“Why does everything you know, and everything you’ve learned, confirm you in what you believed before? Whereas in my case, what I grew up with, and what I thought I believed, is chipped away a little and a little, a fragment then a piece and then a piece more. With every month that passes, the corners are knocked off the certainties of this world: and the next world too. Show me where it says, in the Bible, ‘Purgatory.’ Show me where it says ‘relics, monks, nuns.’ Show me where it says ‘Pope.’” –Thomas Cromwell imagines asking Thomas More—Wolf Hall by Hilary Mantel
Saturday, July 25, 2009
Welcome to Reading Subtly
Literature too is an epistemology. We understand best what we can imagine to be otherwise: the universe needn't have been riddled with black holes, the earth needn't have been drowned in water, humans needn't have evolved to walk on two legs. "Spin multiple hypotheses," Carl Sagan admonishes in Demon-Haunted World. Not only does each prospective solution hold the possibility of being closer to the truth, but each attempt primes the mind to abandon those farther away, and opens us to new discovery. Literature, the imagining of other lives and other consciousnesses, opens us to discover a more encompassing humanity. It is set diametrically against the believer vs infidel tribalism which is too often catalyzed by religions. And it is absolutely essential in this postmodern, dangerously overpopulated world.
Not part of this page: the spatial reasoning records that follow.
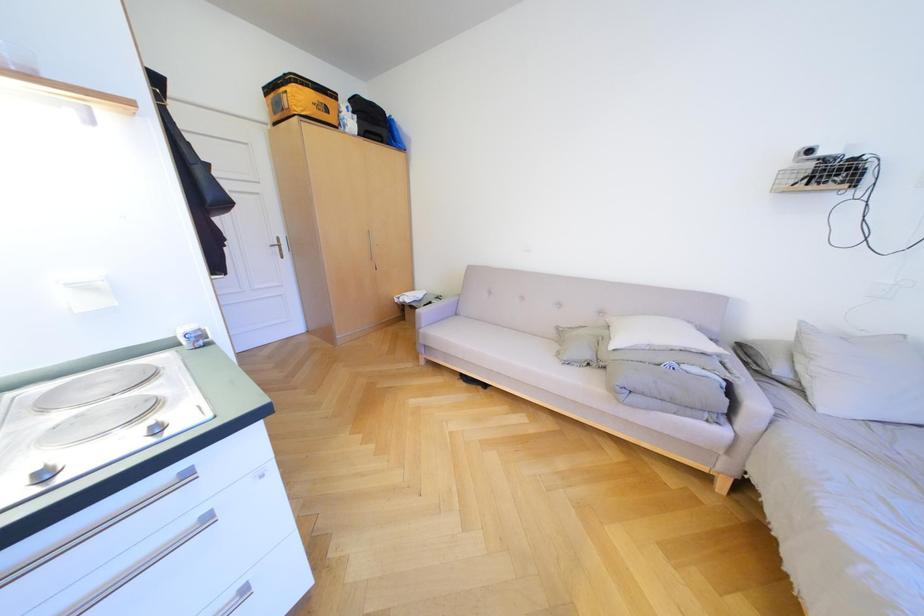
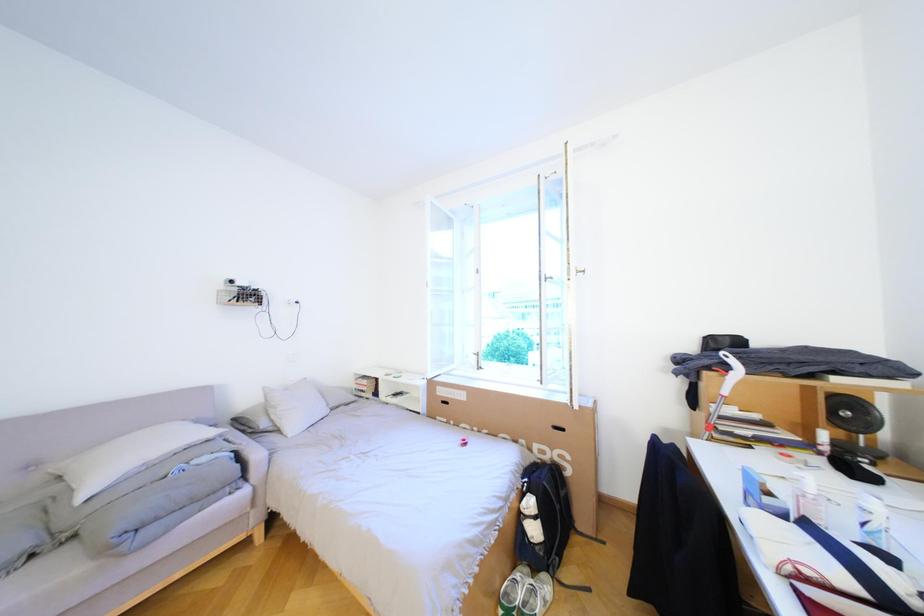
Question: The images are taken continuously from a first-person perspective. In which direction is your viewpoint rotating?

Choices:
 (A) Left
 (B) Right
 (C) Up
 (D) Down

Answer: (B)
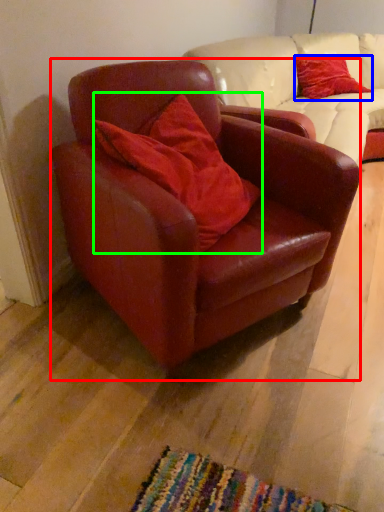
Question: Which object is positioned closest to chair (highlighted by a red box)? Select from pillow (highlighted by a blue box) and pillow (highlighted by a green box).

Choices:
 (A) pillow
 (B) pillow

Answer: (B)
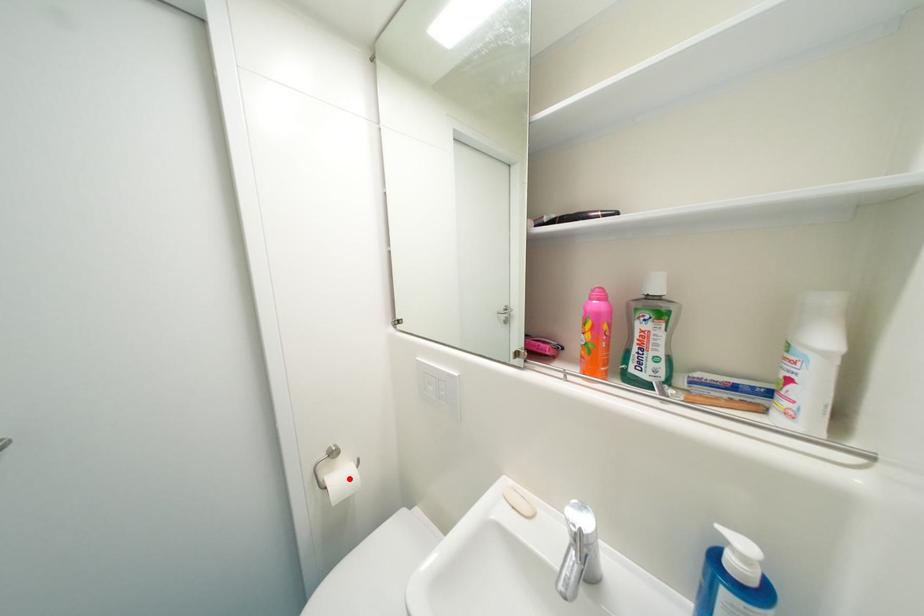
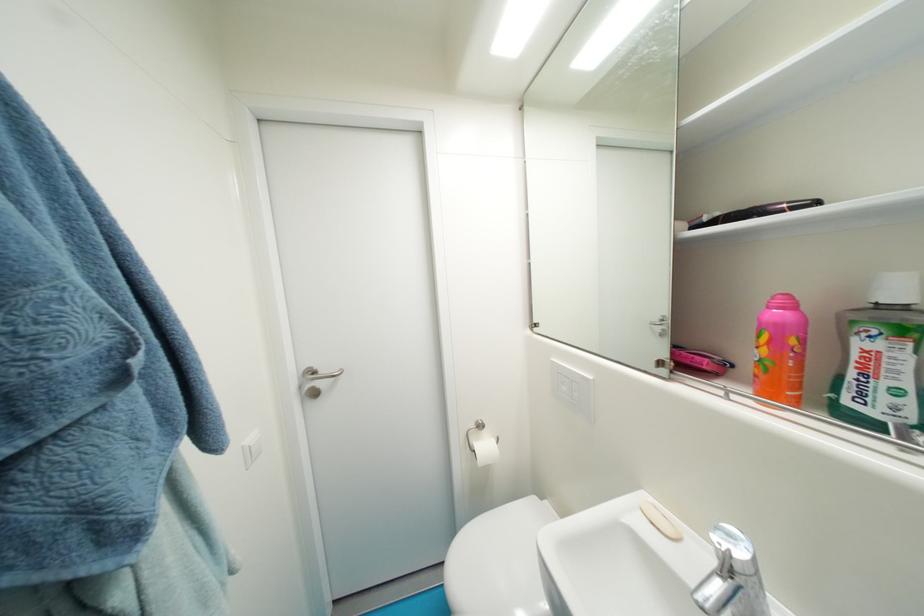
The point at the highlighted location is marked in the first image. Where is the corresponding point in the second image?

(492, 448)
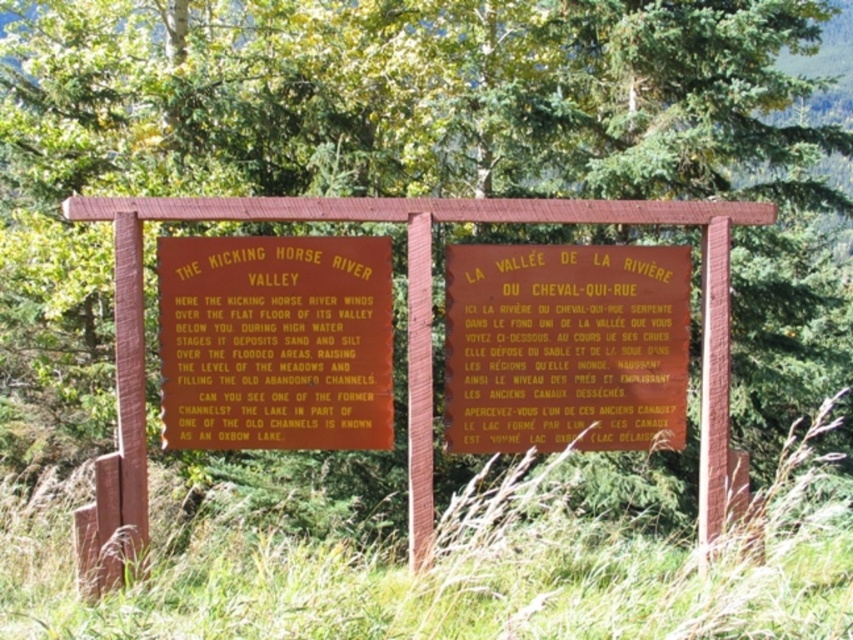
You are a hiker who wants to read both the yellow paper sign at center and the matte orange sign at center. Which sign do you need to look up at more to read?

The matte orange sign at center is taller than the yellow paper sign at center, so you need to look up more to read the matte orange sign at center.

You are a hiker who wants to place a small backpack on the ground between the green grass at lower center and the yellow paper sign at center. Based on the scene description, can you determine if there is enough space to place the backpack without it overlapping either object?

The green grass at lower center might be wider than yellow paper sign at center, so there could be sufficient space between them to place the backpack without overlapping either object. However, the exact width isn not specified, so it depends on the actual distance between them.

You are standing in front of the two wooden signs mounted on a red metal frame. You notice a green grass area at lower center. What are the coordinates of the green grass at lower center?

The coordinates of the green grass at lower center are at point (462,572).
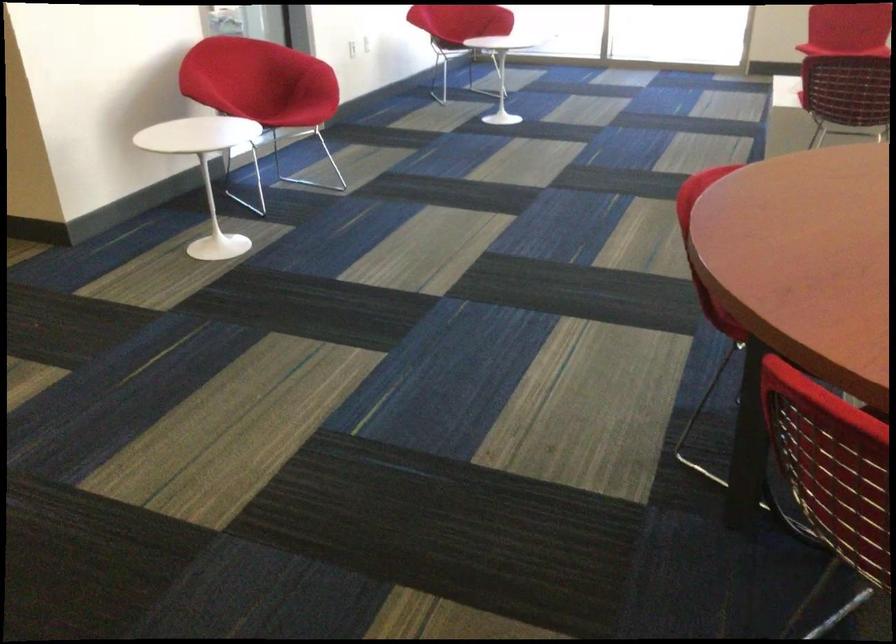
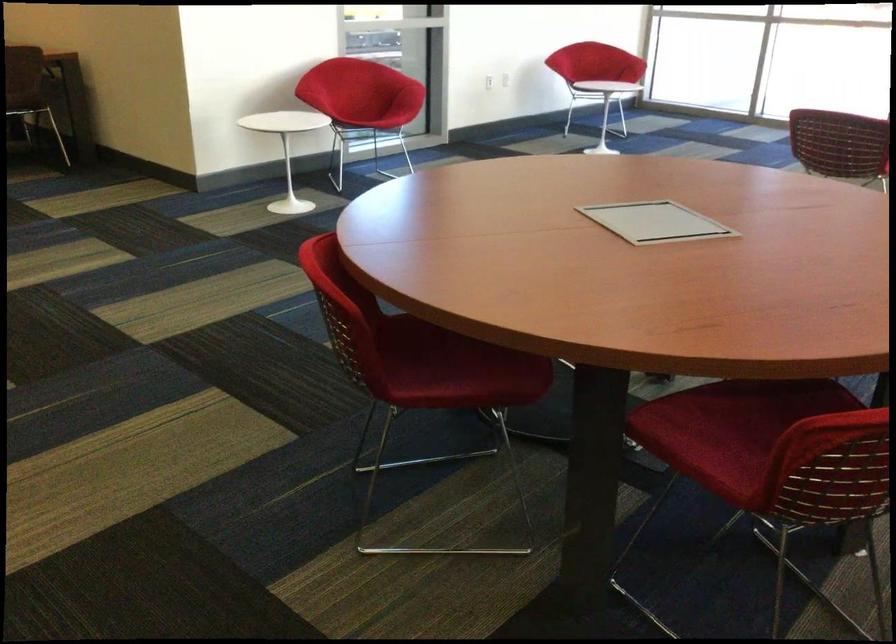
The point at (314, 73) is marked in the first image. Where is the corresponding point in the second image?

(406, 87)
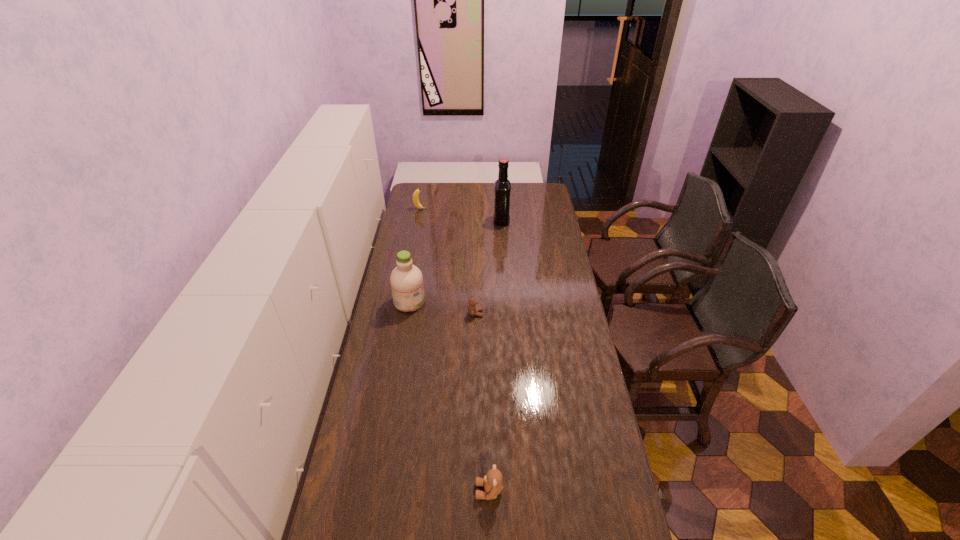
Find the location of a particular element. This screenshot has height=540, width=960. empty location between the liquor and the nearest object is located at coordinates (495, 356).

At what (x,y) coordinates should I click in order to perform the action: click on free spot between the nearer teddy bear and the rightmost object. Please return your answer as a coordinate pair (x, y). This screenshot has width=960, height=540. Looking at the image, I should click on (495, 356).

Identify the location of the closest object to the shorter teddy bear. point(406,280).

Image resolution: width=960 pixels, height=540 pixels. In order to click on the fourth closest object to the shortest object in this screenshot , I will do `click(416, 202)`.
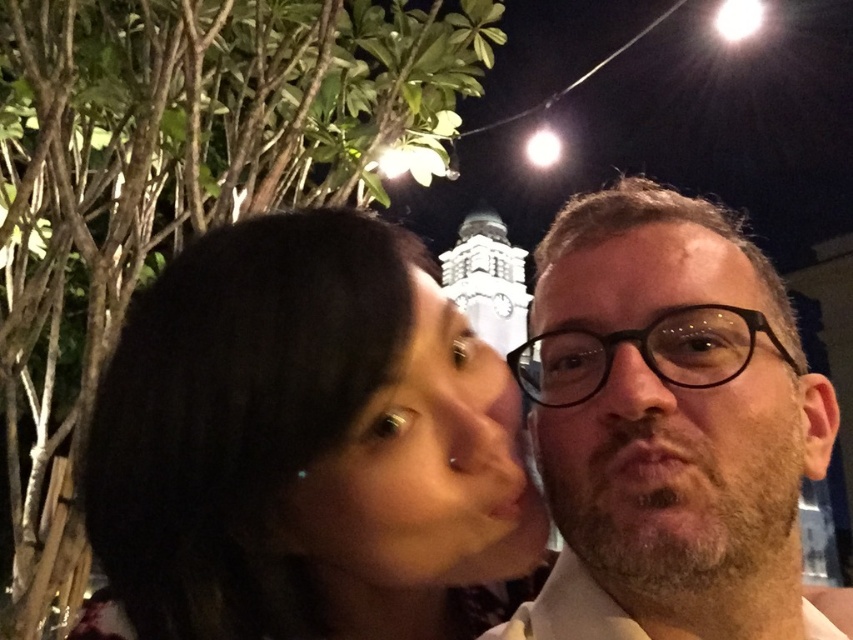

Reading subtly is about slowing down. Too many of us go about desperately trying to find our next entertainment fix. We seek out gorgeous celebrities jumping out of screens to escape big explosions. And we fixate on narratives of tribal war and revenge. Is it any wonder that worldwide tribal wars and honor killings consume so many lives? What if instead of the elitism of wizards and vampires and super spies and super cops we learned to control our craving for entertainment? What if we could sit back and appreciate the nuances of thought of people who could exist or have existed in the same wizardless, vampireless, superheroless world we all inhabit? What if instead of mass cult followings for J.K. Rowling, there were followings, outside of the vitiating pseudo-theories of academia, for Proust, or Bellow, or Munro? Reading subtly is about getting practice getting to know others, real or fictional, so that we can better know ourselves and better know our world--the better to live in it.